• **REQUIREMENT**: Set down each of the records below line for line, with every word and number kept the same. Leave the pictures out.

------------------------------

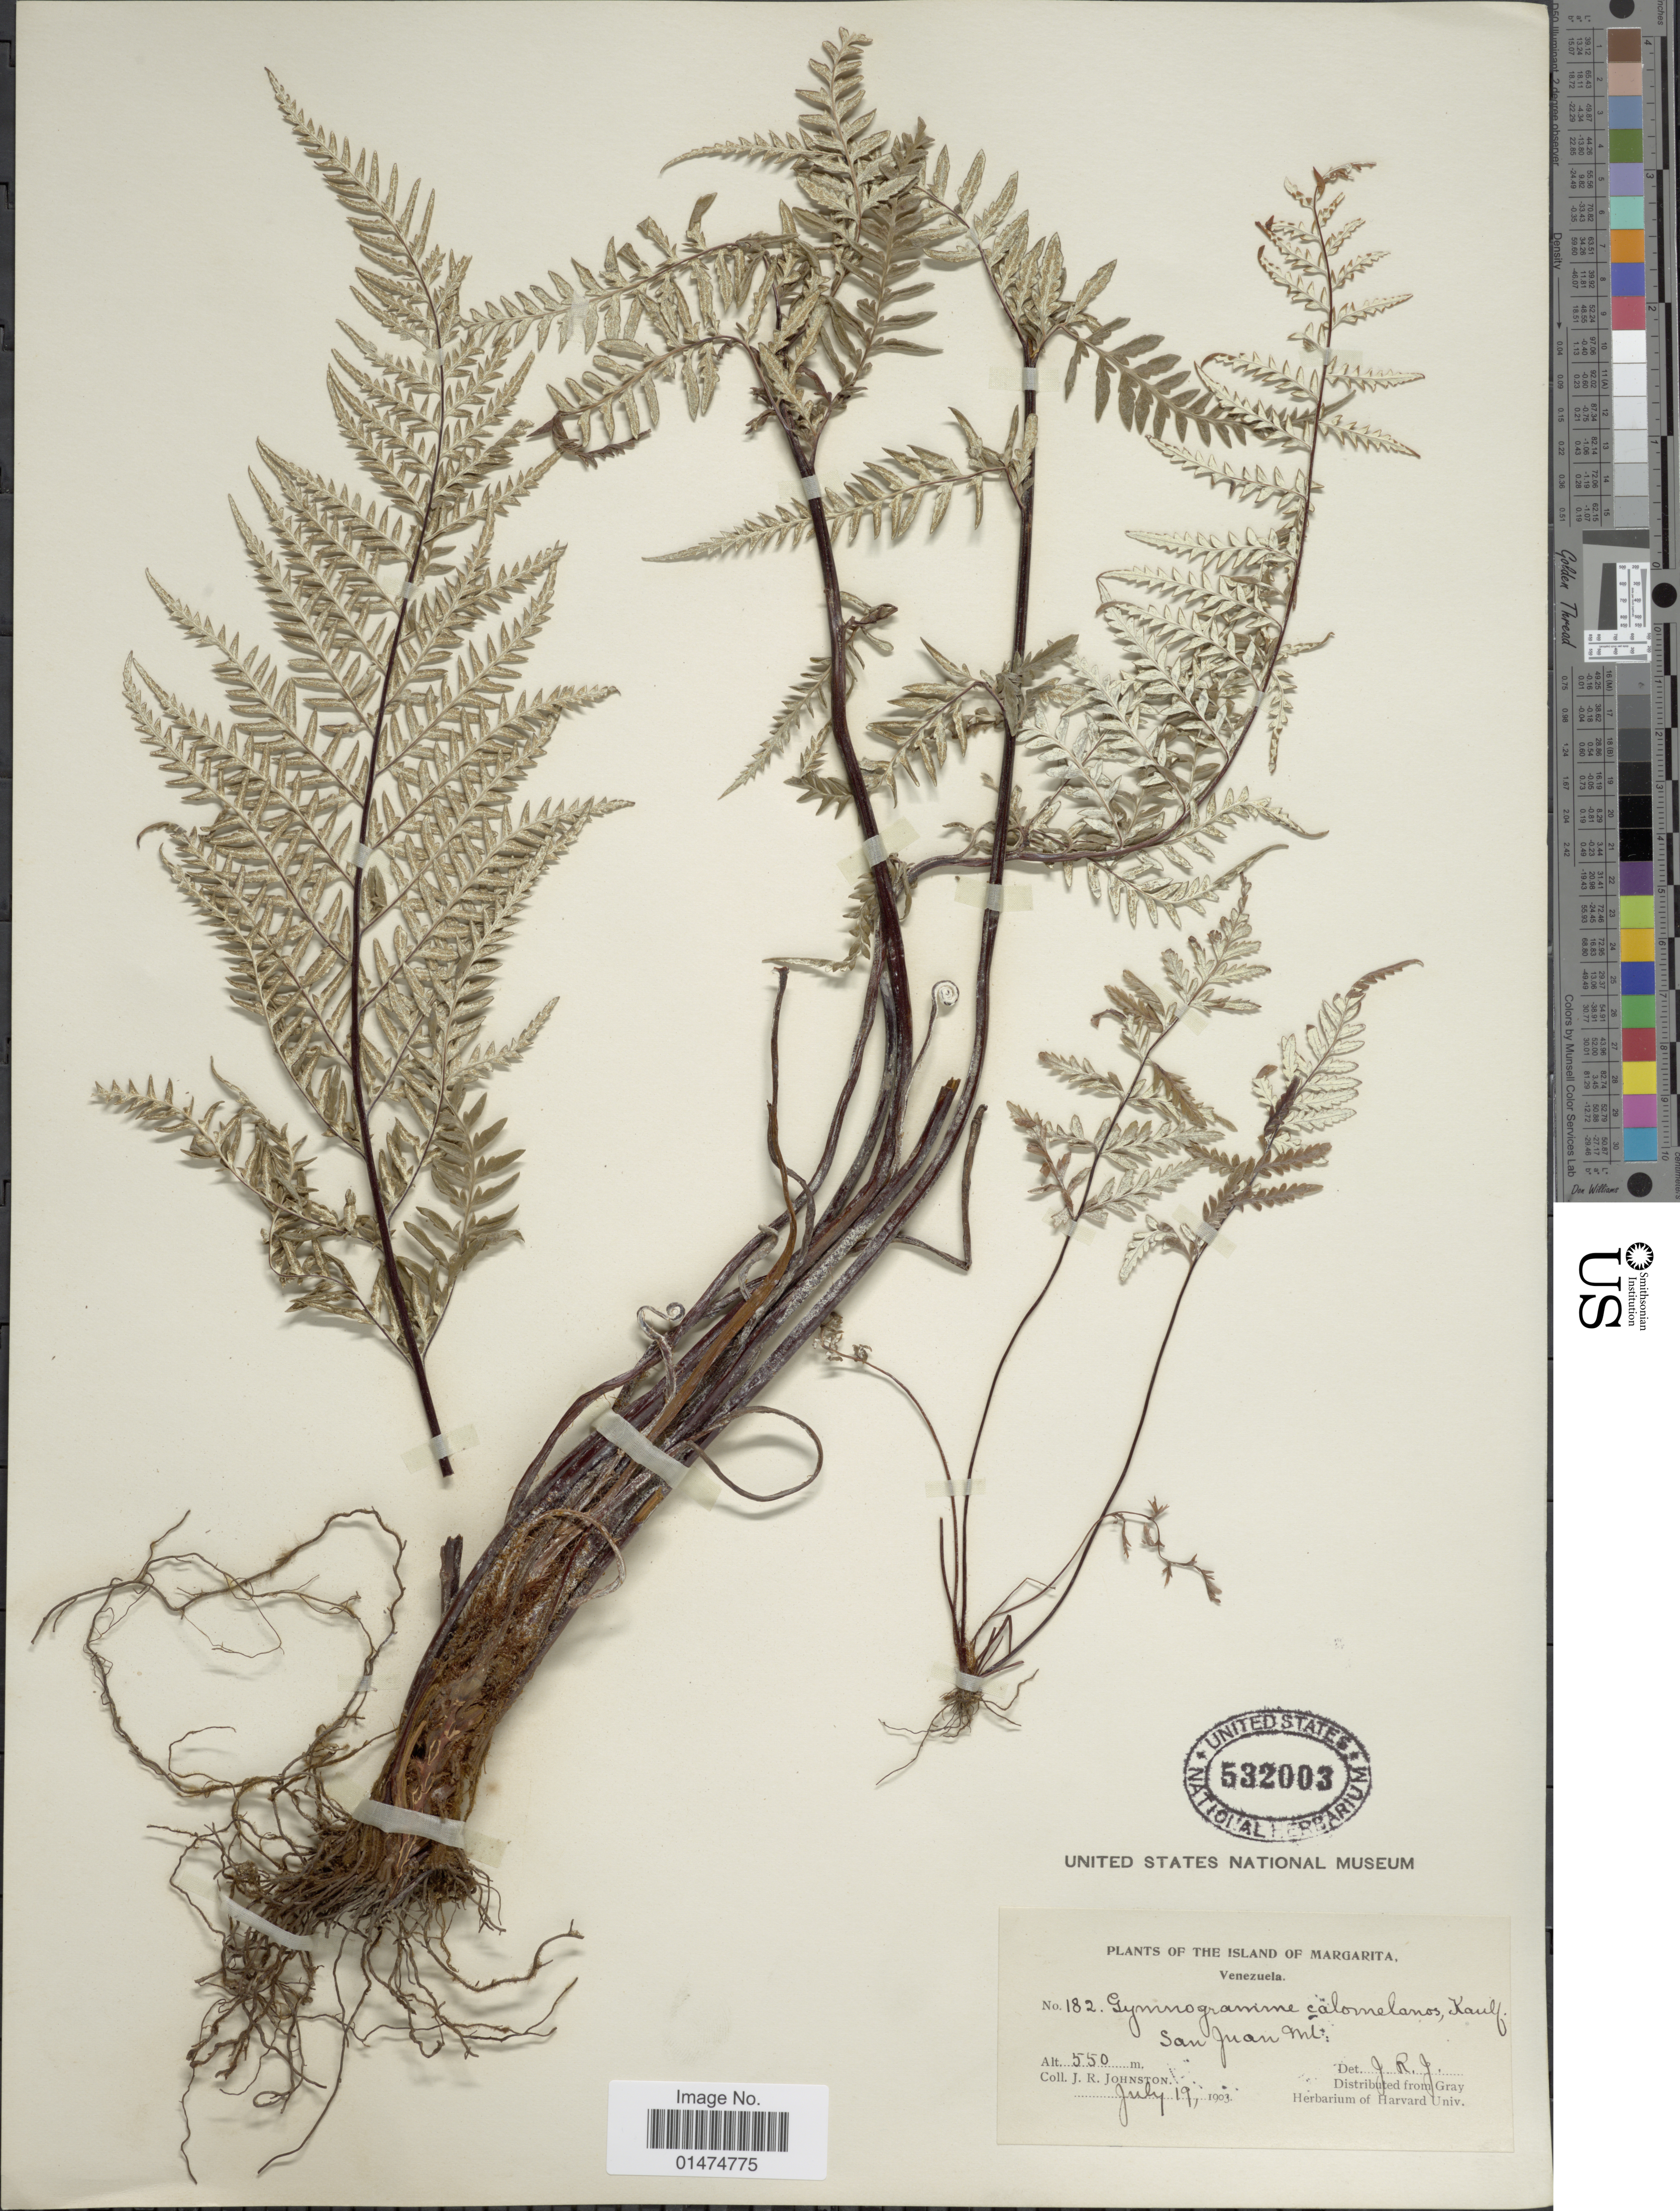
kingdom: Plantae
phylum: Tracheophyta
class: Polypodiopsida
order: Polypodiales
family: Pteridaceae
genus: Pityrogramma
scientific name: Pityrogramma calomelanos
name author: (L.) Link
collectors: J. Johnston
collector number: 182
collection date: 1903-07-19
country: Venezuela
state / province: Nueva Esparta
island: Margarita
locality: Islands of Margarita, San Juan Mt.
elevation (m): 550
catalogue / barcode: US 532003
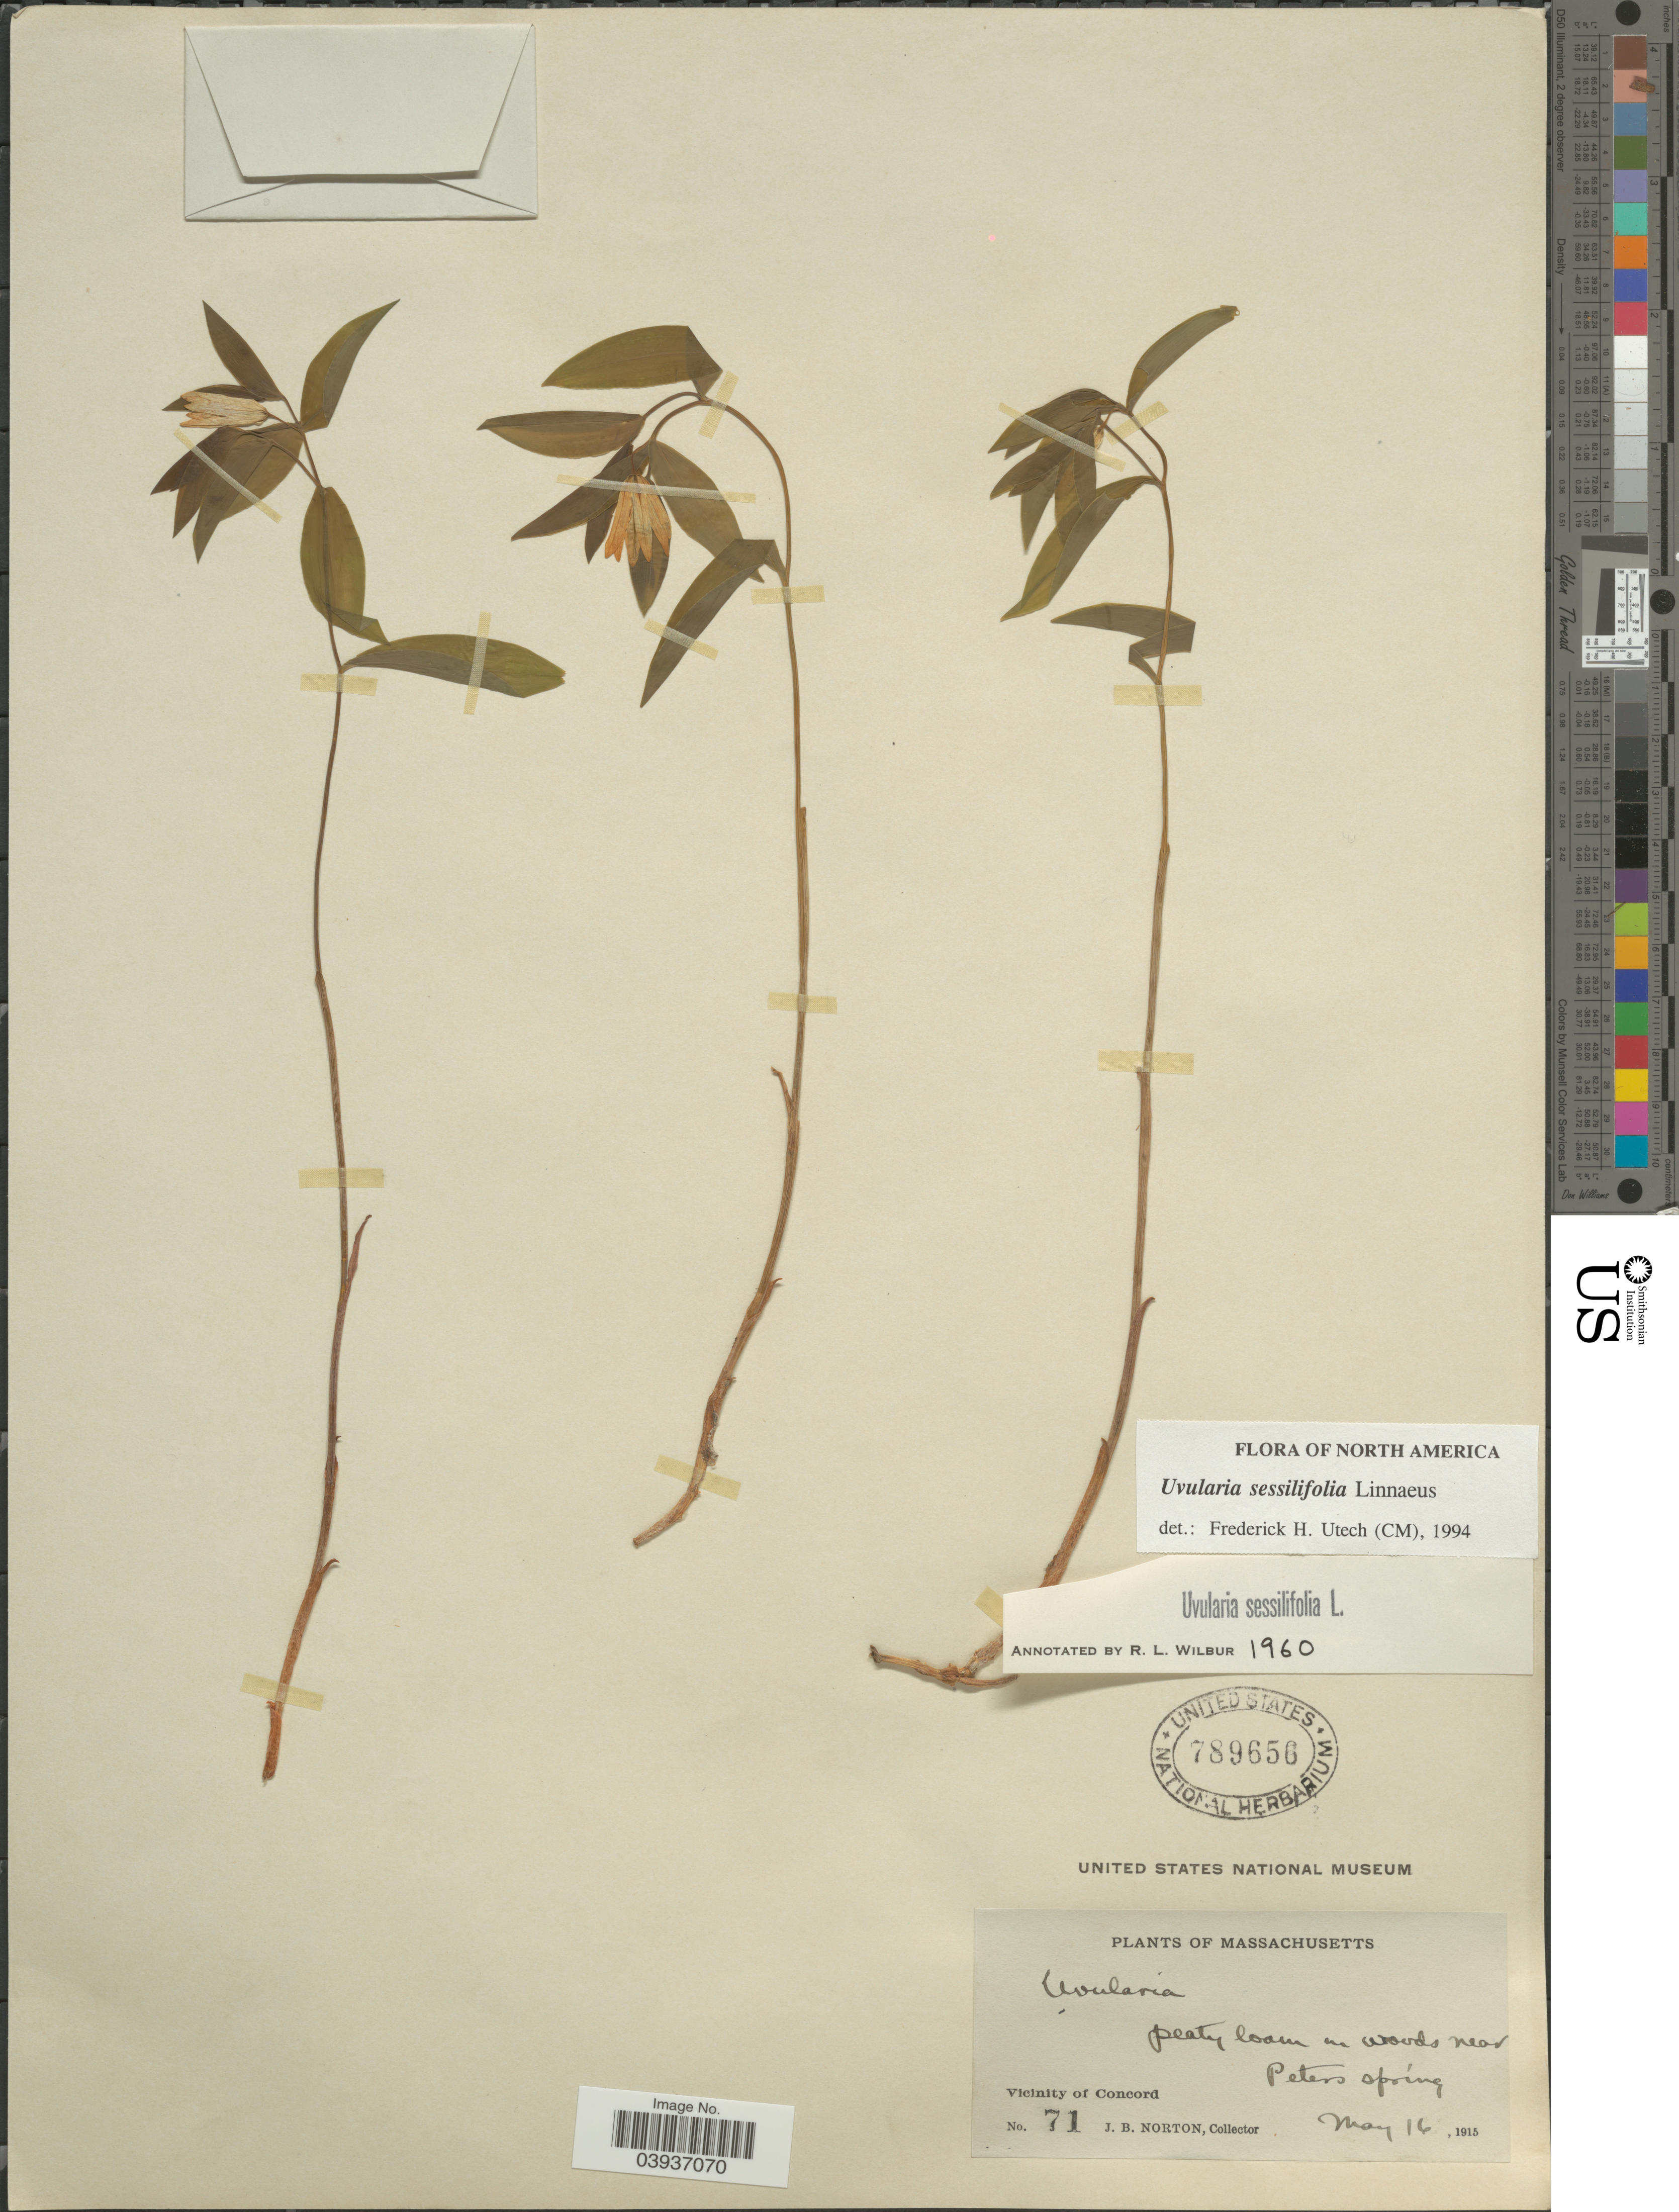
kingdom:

------------------------------

• **THE ANSWER**:
kingdom: Plantae
phylum: Tracheophyta
class: Polypodiopsida
order: Polypodiales
family: Pteridaceae
genus: Pityrogramma
scientific name: Pityrogramma calomelanos
name author: (L.) Link
collectors: J. Johnston
collector number: 182
collection date: 1903-07-19
country: Venezuela
state / province: Nueva Esparta
island: Margarita
locality: Islands of Margarita, San Juan Mt.
elevation (m): 550
catalogue / barcode: US 532003
kingdom:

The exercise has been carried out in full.